築40年を超える一戸建ての改修に、西南サクラの無垢フローリングをご採用いただきました。
40種とも60種ともいわれるカバノキ科カバノキ属(birch/バーチ、カバ)の中でも、中国の西南地方で採れる黄白色~ピンク色がかったものが『西南サクラ』の通称で親しまれています。
西南サクラの特徴は、しっとりとした滑らかな木肌と落ち着いた木目、それに居心地の良い「ほどほど」の硬さという、控えめながら「やさしさ」を感じさせる、品の良さ。
これまでは節や『かすり』と呼ばれる黒い筋が入らない整ったグレードの材が好まれてきましたが、無垢フローリングの認知度の高まりとともに、近年は素材感の強い、「自然素材らしい」表情のグレードにも評価・関心が集まってきています。
こちらのスーパーワイルドグレードは、そんな西南サクラの様々な部位を使用し、素材感を凝縮したようなグレード。大きな色幅があり、節があり、かすりがあり...と力強い生命力を感じさせる表情ながら、不思議と粗雑さやうるささといった印象がなく、西南サクラらしい柔らかな雰囲氣を備えています。近しい素材感と、差異のある硬さや木肌の質感という点で、杉をご検討の方の比較用としても面白いフローリングです。

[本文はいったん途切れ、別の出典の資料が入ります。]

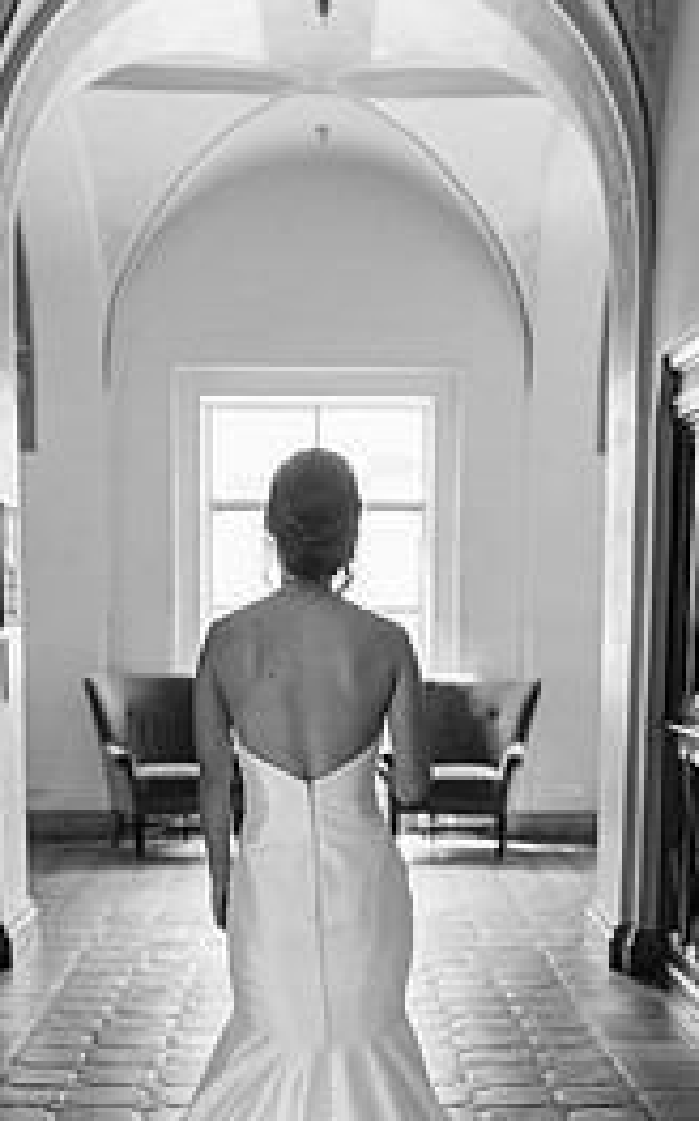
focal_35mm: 61
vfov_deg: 32.4
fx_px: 1862
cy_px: 921
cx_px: 328
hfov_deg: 21.3
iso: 125
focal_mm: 35
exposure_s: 1/125
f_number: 2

今回のフルリノベーションでは、1階・2階の全面にこのフローリングをご採用。三方向を家に囲まれた立地ということでしたが、大きな吹き抜けを設けることで明るく開放感のある空間を実現しています。様々な角度から質・量の異なる光が入ることで、ふとしたときに見える光(あるいは影)の作り出す美しさが印象的なお住まいです。